Scientists consider prospective water studies essential because they provide chemical snapshots of water immediately before and after fracking and then for a year or two afterward. This would be the most reliable way to determine whether oil and gas development contaminates surface water and nearby aquifers, and the findings could highlight industry practices that protect water. In other studies that found toxic chemicals or hydrocarbons in water wells, the industry argued that the substances were present before oil and gas development began.  

Almost all oil and gas companies refused to allow the agency to conduct these studies at their operations, and the EPA could not legally force them to do it. Eventually, two companies, including Chesapeake Energy, which has expansive gas operations in Pennsylvania, agreed to let the EPA conduct these water studies. But the collaboration ultimately fell through, according to the story.

The abortive attempt to conduct prospective studies serves as “a microcosm of the relationship between industry and EPA,” said a former senior EPA official involved in fracking issues.

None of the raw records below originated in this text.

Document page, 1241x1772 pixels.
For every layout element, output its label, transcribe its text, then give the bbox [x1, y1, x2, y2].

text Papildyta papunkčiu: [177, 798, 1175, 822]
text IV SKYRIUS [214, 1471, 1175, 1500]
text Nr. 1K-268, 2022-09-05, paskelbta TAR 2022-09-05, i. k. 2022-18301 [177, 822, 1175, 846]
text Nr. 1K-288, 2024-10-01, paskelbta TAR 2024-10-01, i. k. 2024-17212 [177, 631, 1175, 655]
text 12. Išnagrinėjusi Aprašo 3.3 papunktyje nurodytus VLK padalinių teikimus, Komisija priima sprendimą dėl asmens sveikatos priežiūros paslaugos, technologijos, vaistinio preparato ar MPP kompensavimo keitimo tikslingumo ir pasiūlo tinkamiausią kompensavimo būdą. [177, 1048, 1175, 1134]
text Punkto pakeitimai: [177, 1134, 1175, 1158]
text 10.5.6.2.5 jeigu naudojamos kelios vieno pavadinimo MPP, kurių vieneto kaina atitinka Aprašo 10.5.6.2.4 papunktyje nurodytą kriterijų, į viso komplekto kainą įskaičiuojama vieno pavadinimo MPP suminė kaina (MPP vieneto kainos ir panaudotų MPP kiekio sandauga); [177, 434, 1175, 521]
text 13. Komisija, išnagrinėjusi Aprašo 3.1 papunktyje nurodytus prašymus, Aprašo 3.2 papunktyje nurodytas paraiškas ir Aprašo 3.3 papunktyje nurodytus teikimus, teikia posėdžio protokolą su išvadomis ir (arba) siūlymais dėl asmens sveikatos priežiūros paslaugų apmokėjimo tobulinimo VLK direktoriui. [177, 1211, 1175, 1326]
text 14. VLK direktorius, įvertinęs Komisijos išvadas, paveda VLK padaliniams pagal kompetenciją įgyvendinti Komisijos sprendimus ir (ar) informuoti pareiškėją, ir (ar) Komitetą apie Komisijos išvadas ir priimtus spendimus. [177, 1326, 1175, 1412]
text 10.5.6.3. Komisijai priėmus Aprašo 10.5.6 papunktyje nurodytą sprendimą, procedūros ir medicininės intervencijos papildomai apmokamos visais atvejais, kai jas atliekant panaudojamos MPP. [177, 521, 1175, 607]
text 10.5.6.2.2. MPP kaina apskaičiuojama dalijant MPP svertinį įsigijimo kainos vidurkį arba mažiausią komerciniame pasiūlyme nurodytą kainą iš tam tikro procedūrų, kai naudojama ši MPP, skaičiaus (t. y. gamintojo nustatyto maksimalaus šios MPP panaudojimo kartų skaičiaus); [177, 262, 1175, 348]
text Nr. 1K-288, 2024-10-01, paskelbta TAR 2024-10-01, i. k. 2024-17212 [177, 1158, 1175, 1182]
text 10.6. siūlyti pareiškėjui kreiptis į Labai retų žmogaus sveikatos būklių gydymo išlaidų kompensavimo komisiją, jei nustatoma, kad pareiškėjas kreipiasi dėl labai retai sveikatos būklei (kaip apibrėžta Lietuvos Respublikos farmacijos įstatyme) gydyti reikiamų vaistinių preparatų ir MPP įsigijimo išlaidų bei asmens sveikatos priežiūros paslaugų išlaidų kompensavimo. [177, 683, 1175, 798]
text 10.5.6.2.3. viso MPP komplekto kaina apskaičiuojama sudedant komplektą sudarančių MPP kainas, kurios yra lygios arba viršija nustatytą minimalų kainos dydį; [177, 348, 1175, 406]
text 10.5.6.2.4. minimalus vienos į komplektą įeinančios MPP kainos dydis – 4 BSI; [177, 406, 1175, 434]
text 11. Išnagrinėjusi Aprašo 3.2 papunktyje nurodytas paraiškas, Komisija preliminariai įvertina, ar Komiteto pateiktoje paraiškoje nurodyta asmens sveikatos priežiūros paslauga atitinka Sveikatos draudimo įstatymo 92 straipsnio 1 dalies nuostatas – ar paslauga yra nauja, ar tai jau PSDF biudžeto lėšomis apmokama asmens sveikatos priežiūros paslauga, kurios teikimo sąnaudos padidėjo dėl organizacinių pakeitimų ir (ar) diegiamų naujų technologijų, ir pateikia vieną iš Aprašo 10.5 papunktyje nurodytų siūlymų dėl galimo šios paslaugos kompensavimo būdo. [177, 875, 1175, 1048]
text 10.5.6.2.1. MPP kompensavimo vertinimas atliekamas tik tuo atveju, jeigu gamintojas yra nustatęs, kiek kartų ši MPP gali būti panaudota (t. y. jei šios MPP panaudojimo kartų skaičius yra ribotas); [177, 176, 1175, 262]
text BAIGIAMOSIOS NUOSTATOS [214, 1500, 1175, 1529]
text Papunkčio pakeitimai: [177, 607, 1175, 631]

After three years looking for suitable locations for baseline research, the EPA determined it had to move on or risk further delays to the overall study. Originally due in 2012, the final study is now expected in 2016 after the completion of reviews.  The project is expected to cost $29 million, more than double the initial budget of $12 million. A draft version will be made public this spring when it goes to the Science Advisory Board, the EPA said in January.